Sallie Krawcheck, arguably the most powerful woman on Wall Street in her role as head of Bank of America Merrill Lynch global wealth, stepped down Tuesday night from her position. Krawcheck is the latest woman to lose her important and powerful status on Wall Street in a long line that has been increasing at a very fast rate since the financial crisis.
Krawcheck’s exit is very upsetting for a few reasons. First of all, her departure has now made women on Wall Street in leadership positions an even rarer breed. In the U.S., women account for only 2.7% of the chief executives in the financial industry, and 16.8% of the executive officers, according to a study by Catalyst. That number has decreased slightly today with Krawcheck’s exit. Since the financial crisis in 2008, women at the top have been taking a lot of falls: Erin Callan, the chief financial officer at Lehman Brothers, left months before the investment bank filed for bankruptcy. Zoe Cruz, the co-president of Morgan Stanley, was ousted in a management shake-up in late 2007. Terri Dial lasted just a year as chief executive of Citigroup’s consumer business in North America. And Heidi Miller, the head of JPMorgan Chase’s international efforts who was once viewed as a potential successor to the chief executive, Jamie Dimon, is set to depart the company early next year.

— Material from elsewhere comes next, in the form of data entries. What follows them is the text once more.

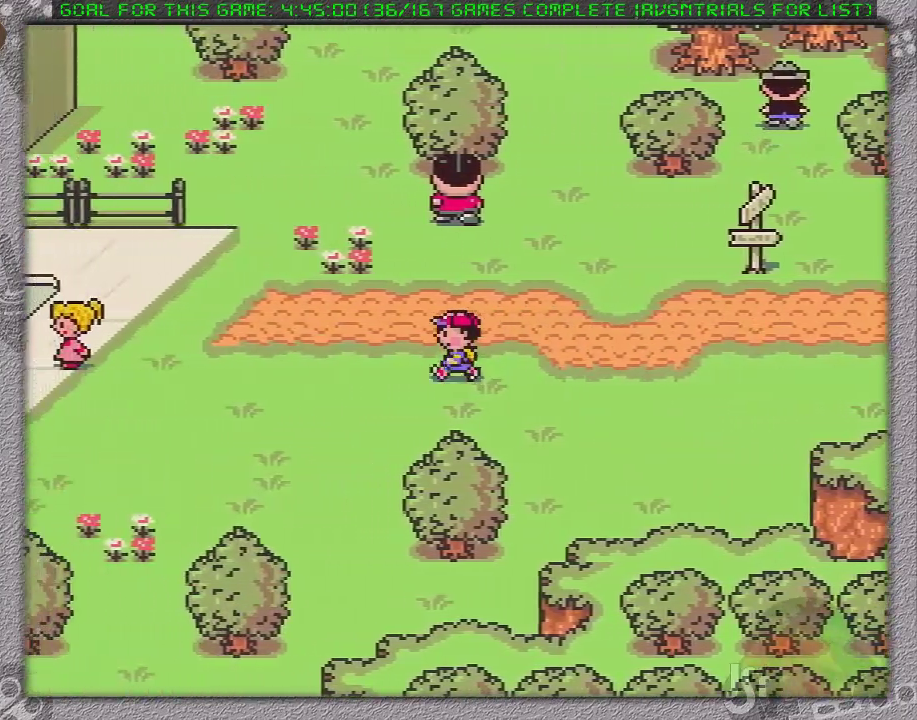
{"dt_ms": 500, "buttons": ["DPAD_UP", "DPAD_LEFT"], "events": [[300, "DPAD_UP", "down"]]}
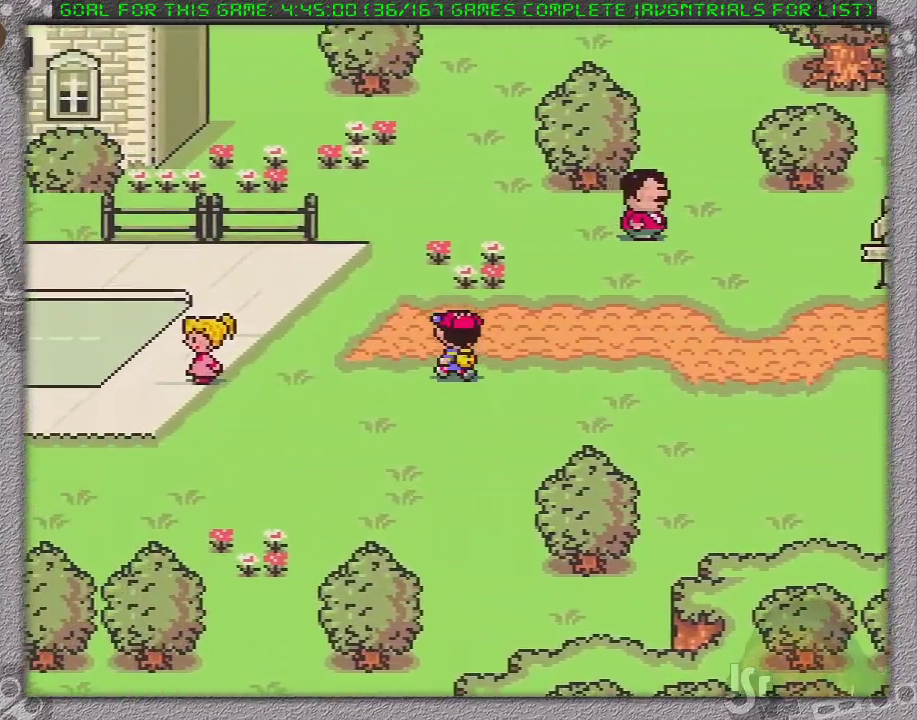
{"dt_ms": 500, "buttons": ["DPAD_LEFT"], "events": [[500, "DPAD_UP", "up"]]}
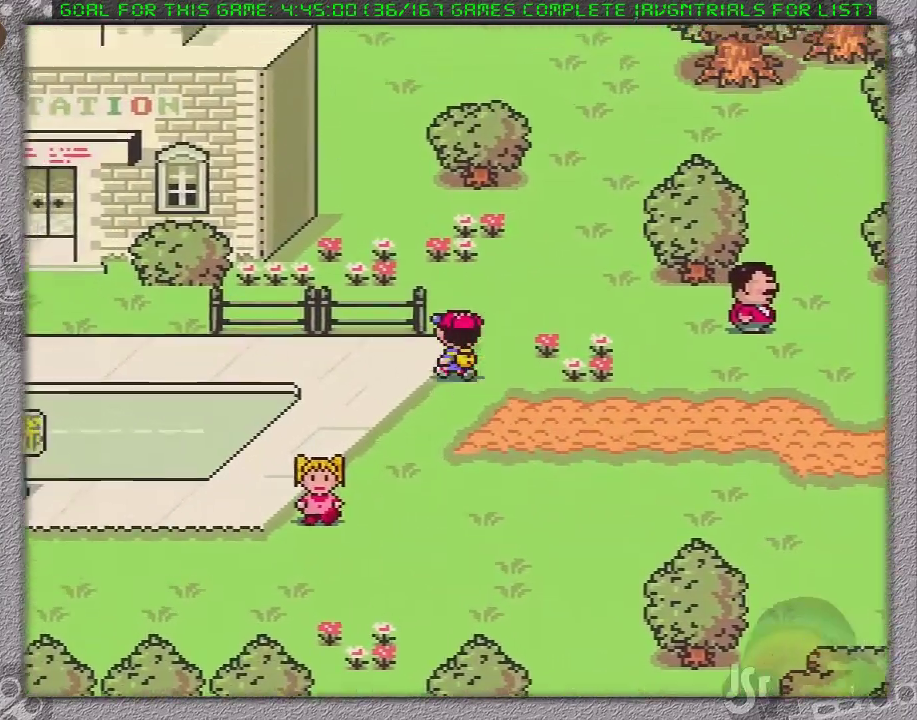
{"dt_ms": 500, "buttons": ["DPAD_LEFT"], "events": []}
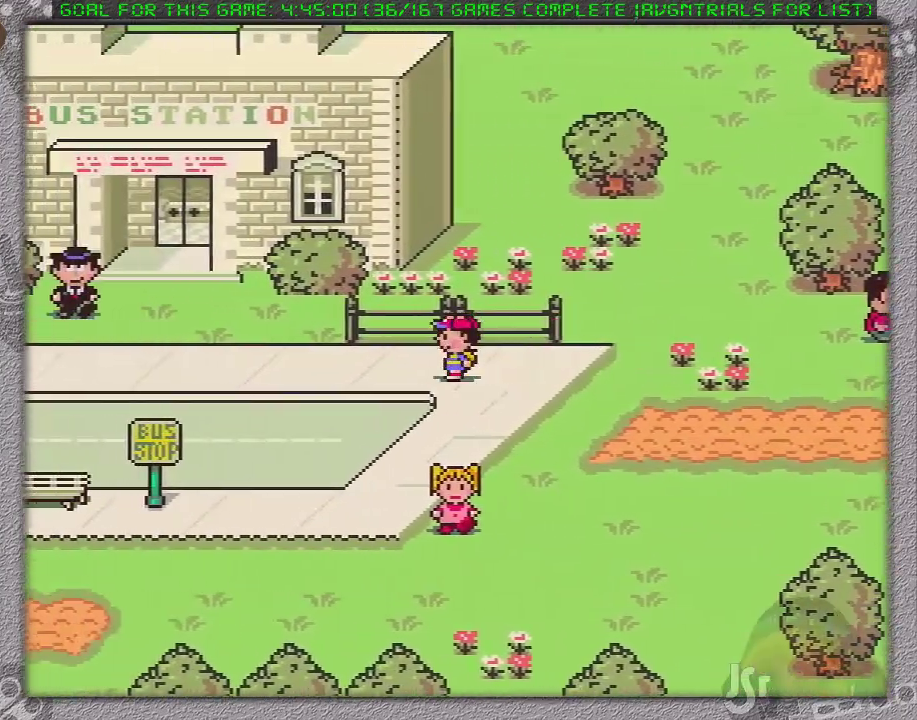
{"dt_ms": 500, "buttons": ["DPAD_LEFT"], "events": []}
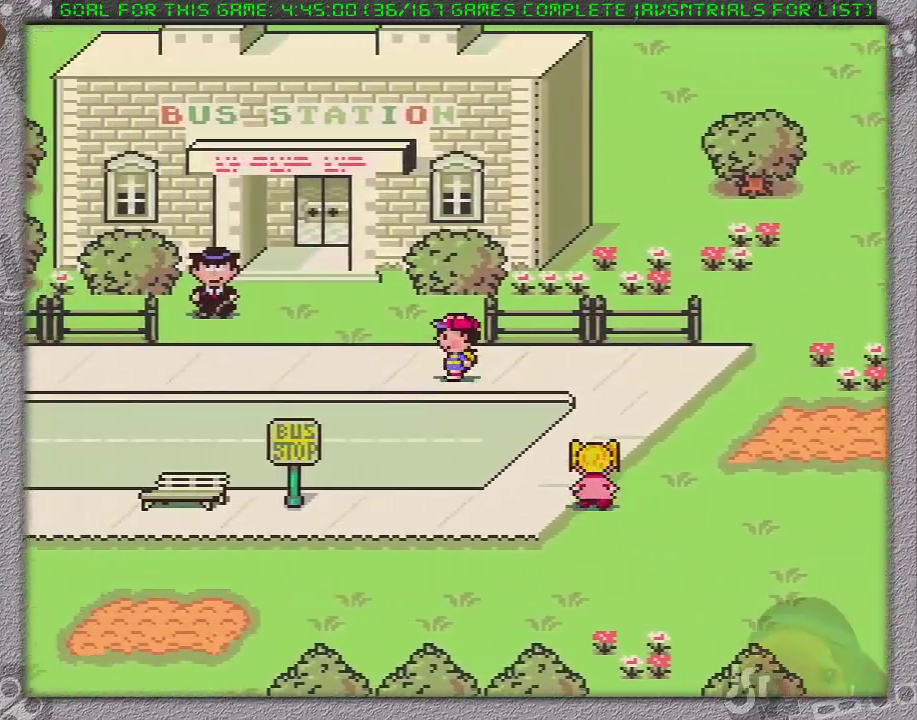
{"dt_ms": 500, "buttons": ["DPAD_LEFT"], "events": []}
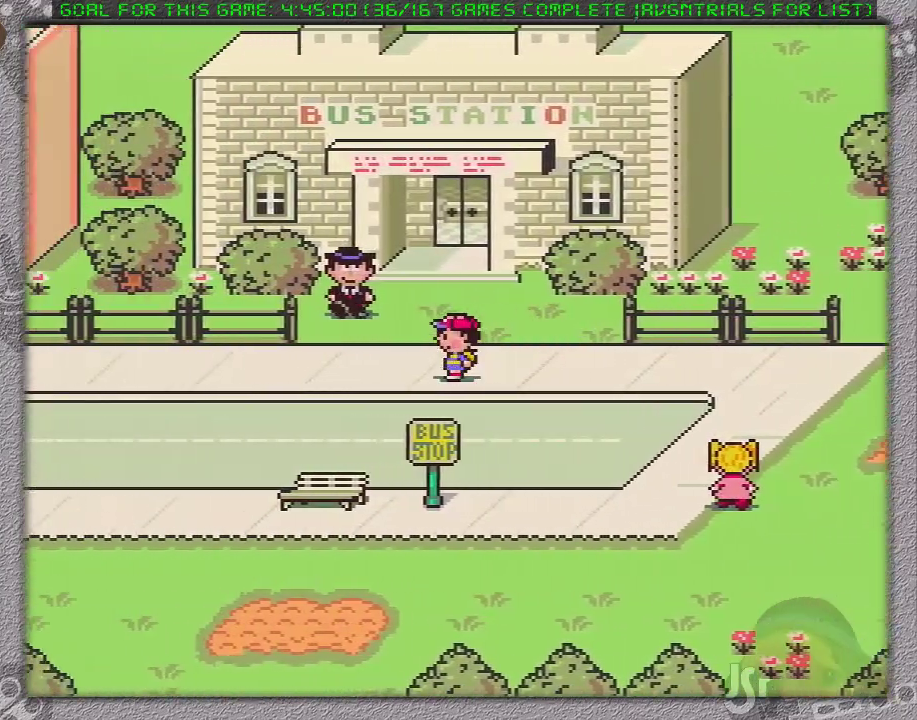
{"dt_ms": 500, "buttons": ["DPAD_LEFT"], "events": []}
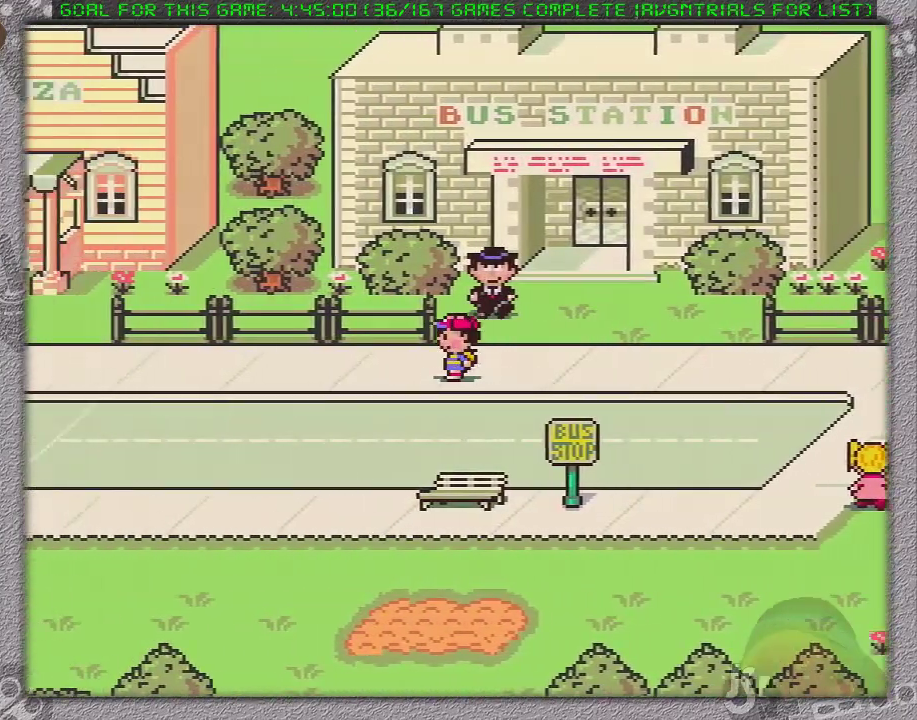
{"dt_ms": 500, "buttons": ["DPAD_LEFT"], "events": []}
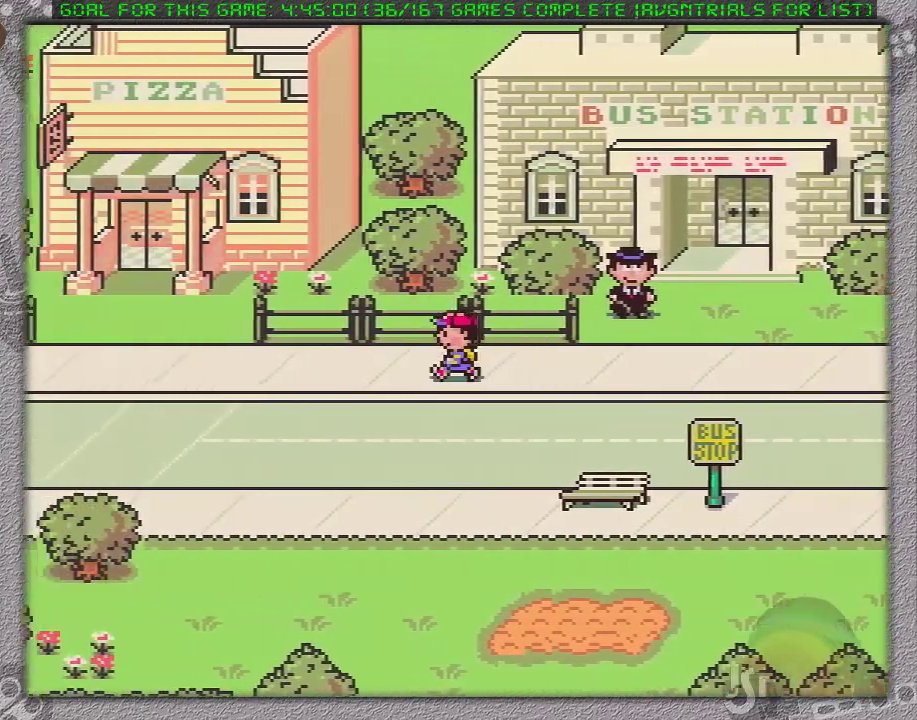
{"dt_ms": 500, "buttons": ["DPAD_LEFT"], "events": []}
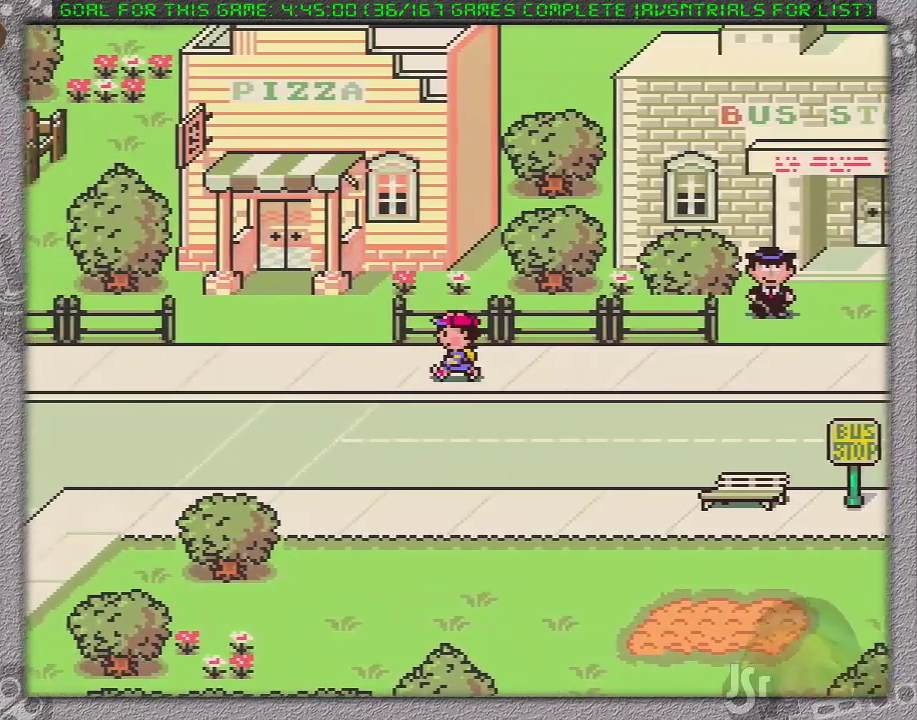
{"dt_ms": 500, "buttons": ["DPAD_LEFT"], "events": []}
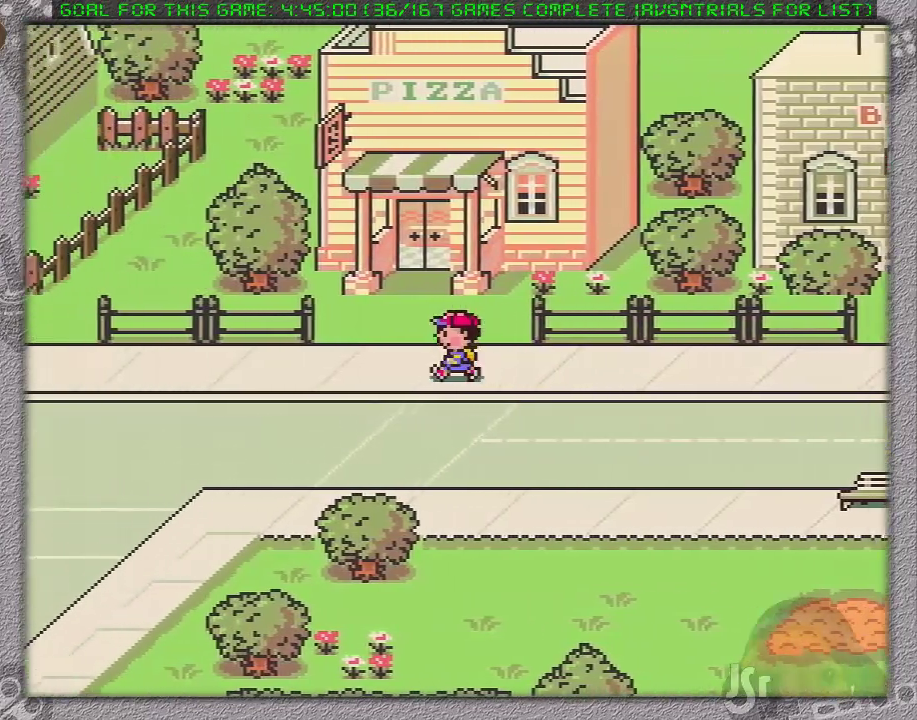
{"dt_ms": 500, "buttons": ["DPAD_LEFT"], "events": []}
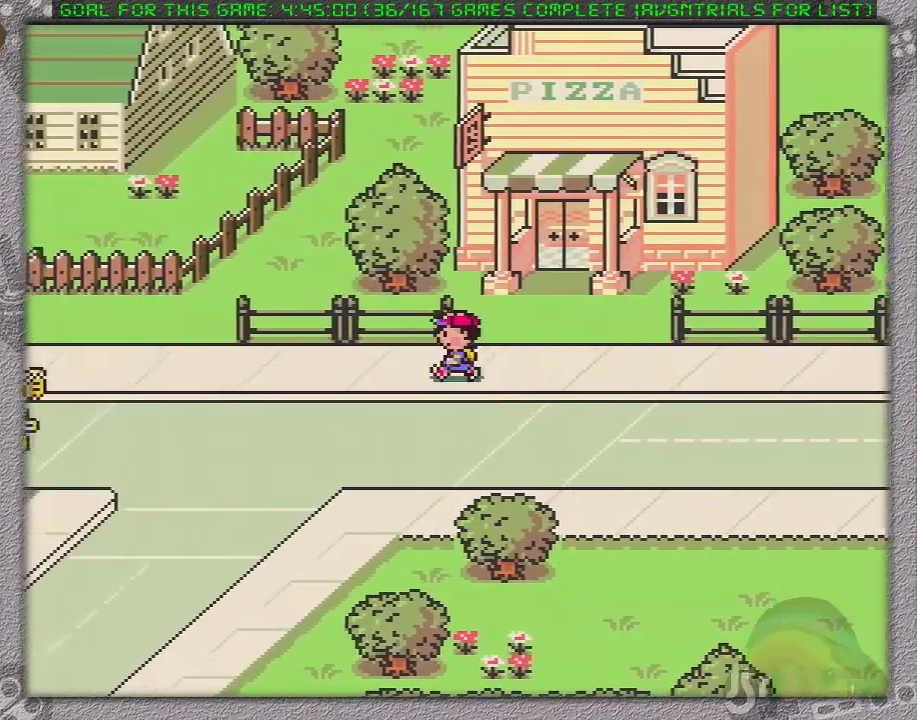
{"dt_ms": 500, "buttons": ["DPAD_LEFT"], "events": []}
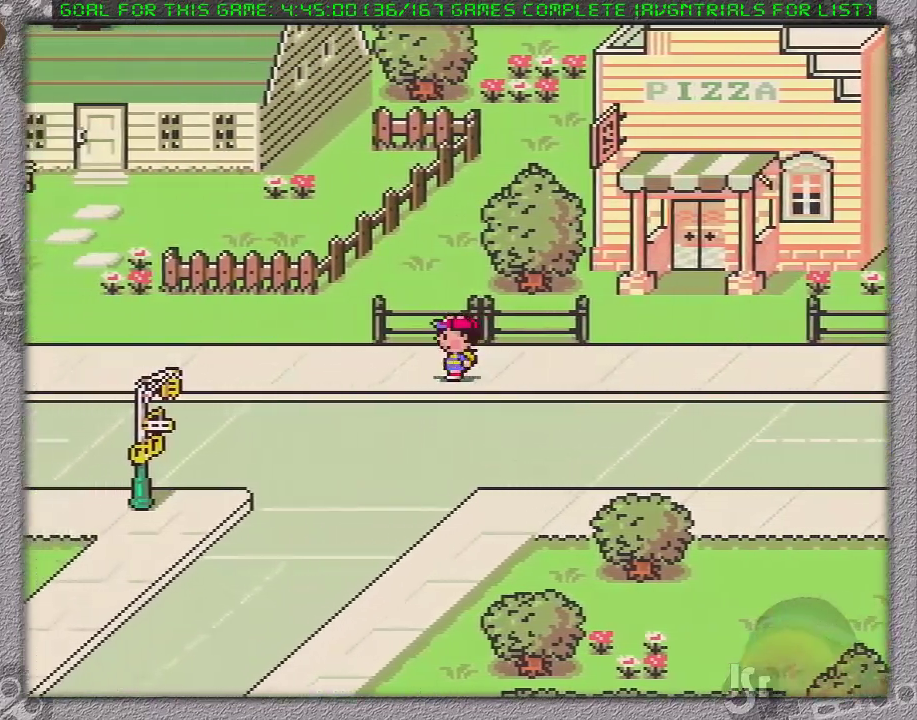
{"dt_ms": 500, "buttons": ["DPAD_LEFT"], "events": []}
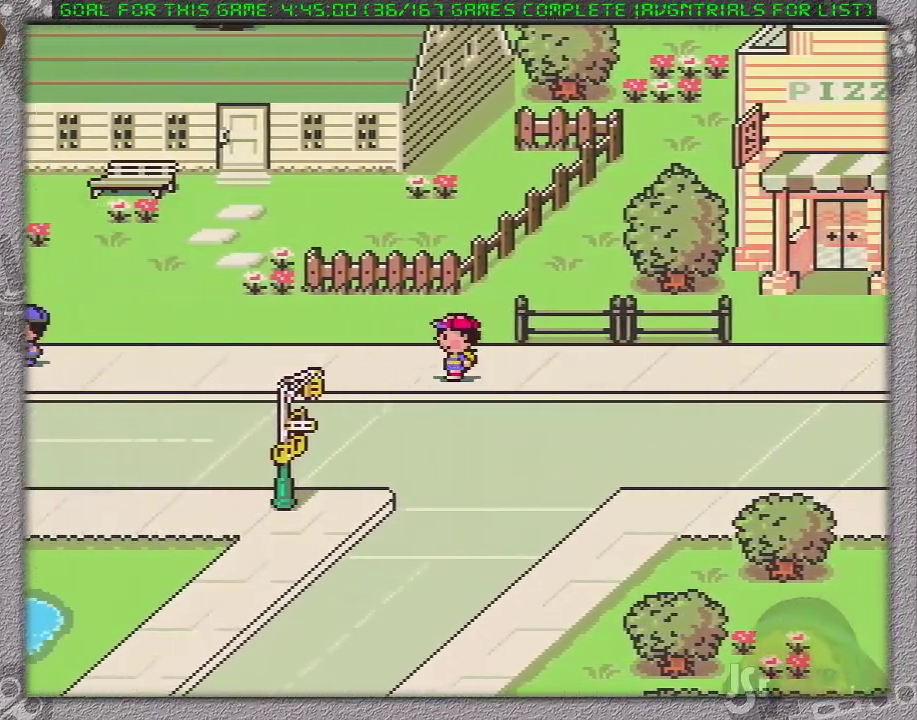
{"dt_ms": 500, "buttons": ["DPAD_LEFT"], "events": []}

Secondly, the loss of women in leadership positions does make an impact on younger women in the industry. Wal Street has already experienced a profound loss of women from the industry in general in the last few years because of the environment being so male-dominated and the personal life sacrifices the job requires for less compensation than in previous years. But another reason is why a woman would stay when she has no role model at the top to look up to. Sylvia Ann Hewlett, founding president and chairman of the Center for Work-Life Policy, said of the increasing departure of women from Wall Street since 2008:
More than anything else, the things that distinguished women from men in 2008 was that they hated what happened to the reputation of Wall Street. Women seemed to care a lot about the status, the integrity and the mission of their company, and when that became tarnished, that was a real dealbreaker for women. …It was pretty important for them to work with a company they could feel proud of. … Men are more likely to just tough it out, because in the end the paycheck and the comp package is tremendously important to a lot of men. One of the highlights has been huge growth the numbers of older women in finance, those over 55. They were the pioneers in a way. Two-thirds of them probably did not get married or have children, so they did pay a pretty big price.…Once a whole bunch of pretty senior women leave from a firm, there are no longer mentors or role-models or the sponsors you need to anchor the younger women. So it kind of cascades down.
It should be noted that Krawcheck was actually not fired but was demoted. Instead of reporting to Bank of America’s chief executive, she would have reported to David Darnell, head of Bank of America’s commercial banking operations. But experts believe that Bank of America CEO Brian Moynihan knew this set up would result in Krawcheck leaving the company. “For a person at her level in this business, it just doesn’t make sense for her to report to anyone below the CEO level,” a person familiar with her thinking said. As Deal Journal writer Shira Ovide wrote:
“Senior female executives on Wall Street are like bald eagles: Majestic, but extremely rare. And each top woman who leaves or is forced from her post will spark anew the “whither women” questions and stories about why Wall Street is dominated by dudes. At this point, Wall Street would love a few more top-ranking women, if only to stop those pesky questions.”